= Edward Carson Waller =

Chicago real estate developer (1845–1931)

Edward Carson Waller (November 21, 1845 – January 13, 1931) was a Chicago developer and patron of Frank Lloyd Wright who pioneered development of subsidized low-income housing and some of the first skyscrapers in Chicago.

==Early life==
Waller was born November 21, 1845. Around 1860, the family moved to the outskirts of Chicago, on a family estate now known as Buena Park. At age 24, Waller became close friends with future White City architect Daniel Burnham as they traveled to Nevada in 1869 to prospect for gold. While they did not get rich, the close friendship continued upon their return to Chicago.

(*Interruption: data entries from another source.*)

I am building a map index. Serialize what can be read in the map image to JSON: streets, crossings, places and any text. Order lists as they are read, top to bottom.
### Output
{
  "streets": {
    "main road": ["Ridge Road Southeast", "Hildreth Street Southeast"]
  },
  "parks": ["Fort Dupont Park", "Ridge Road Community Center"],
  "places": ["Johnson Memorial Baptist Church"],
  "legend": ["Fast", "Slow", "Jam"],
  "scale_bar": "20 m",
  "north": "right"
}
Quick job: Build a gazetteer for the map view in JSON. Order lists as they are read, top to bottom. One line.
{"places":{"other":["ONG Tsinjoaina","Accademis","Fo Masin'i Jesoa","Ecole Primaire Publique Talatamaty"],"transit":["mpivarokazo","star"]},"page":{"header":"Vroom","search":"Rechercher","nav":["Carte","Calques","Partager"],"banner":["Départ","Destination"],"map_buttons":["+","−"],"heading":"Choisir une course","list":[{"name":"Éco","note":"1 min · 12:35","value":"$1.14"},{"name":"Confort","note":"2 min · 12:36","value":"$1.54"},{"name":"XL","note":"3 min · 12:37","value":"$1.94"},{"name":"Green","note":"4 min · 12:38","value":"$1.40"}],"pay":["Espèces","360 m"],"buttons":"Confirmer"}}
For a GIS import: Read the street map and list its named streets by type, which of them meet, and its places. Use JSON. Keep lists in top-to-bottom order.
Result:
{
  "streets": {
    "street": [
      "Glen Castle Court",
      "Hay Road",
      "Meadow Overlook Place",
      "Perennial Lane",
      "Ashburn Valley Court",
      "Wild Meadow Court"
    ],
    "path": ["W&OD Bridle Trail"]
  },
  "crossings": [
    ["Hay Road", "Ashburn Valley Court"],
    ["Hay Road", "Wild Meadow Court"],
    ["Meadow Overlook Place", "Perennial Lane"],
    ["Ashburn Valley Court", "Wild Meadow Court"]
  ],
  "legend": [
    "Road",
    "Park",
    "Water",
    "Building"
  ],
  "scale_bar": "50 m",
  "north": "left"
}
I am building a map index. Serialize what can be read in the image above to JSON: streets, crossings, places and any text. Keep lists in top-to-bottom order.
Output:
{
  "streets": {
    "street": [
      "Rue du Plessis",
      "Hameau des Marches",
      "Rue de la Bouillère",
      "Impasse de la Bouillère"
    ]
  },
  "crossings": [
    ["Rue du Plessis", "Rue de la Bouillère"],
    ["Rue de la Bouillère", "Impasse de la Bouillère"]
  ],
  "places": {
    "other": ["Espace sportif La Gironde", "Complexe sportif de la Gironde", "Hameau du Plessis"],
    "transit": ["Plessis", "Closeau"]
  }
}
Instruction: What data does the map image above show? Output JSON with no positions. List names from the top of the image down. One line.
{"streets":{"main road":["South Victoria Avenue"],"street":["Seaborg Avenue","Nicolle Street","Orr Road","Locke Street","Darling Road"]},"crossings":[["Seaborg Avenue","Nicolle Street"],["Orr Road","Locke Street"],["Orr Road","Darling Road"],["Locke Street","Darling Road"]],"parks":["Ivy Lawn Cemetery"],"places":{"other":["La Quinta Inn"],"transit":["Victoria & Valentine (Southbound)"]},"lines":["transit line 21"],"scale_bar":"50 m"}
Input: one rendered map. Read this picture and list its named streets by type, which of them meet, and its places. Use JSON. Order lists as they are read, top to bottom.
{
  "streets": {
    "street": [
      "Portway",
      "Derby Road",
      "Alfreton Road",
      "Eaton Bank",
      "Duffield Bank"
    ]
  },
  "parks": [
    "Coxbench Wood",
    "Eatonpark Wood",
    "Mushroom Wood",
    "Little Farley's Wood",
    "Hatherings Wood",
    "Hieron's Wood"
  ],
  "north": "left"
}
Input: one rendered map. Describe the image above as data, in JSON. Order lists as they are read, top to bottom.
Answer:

==Associated developments==
Waller co-founded the Central Safety Deposit Company and used his influence around the city to develop many famous Chicago buildings.
- In 1885, Waller developed and William Le Baron Jenney designed, the Home Insurance Building at the corner of LaSalle and Adams Street, the first building to use iron and steel skeleton construction.
- In 1889, Waller worked with Holabird & Root to develop the Tacoma Building, another early skyscraper.
- In association with the Central Safety Deposit Company, Waller collaborated with Burnham and Root to design and build the Rookery Building in 1888.
- In 1895, Waller worked with a young Frank Lloyd Wright to develop the Waller Apartments (1895) and the Francisco Terrace (1895). These facilities executed Waller's pioneering ideas for subsidized low income housing.
- As secretary and treasurer of the Central Safety Deposit association, Waller hired Frank Lloyd Wright to refurbish the Rookery Building in 1905.
- Waller's patronage of Wright continued for more than 20 years, to include Auvergne, his residence in River Forest, Illinois, and a bathing pavilion for his 3000 acre property in Charlevoix, Michigan.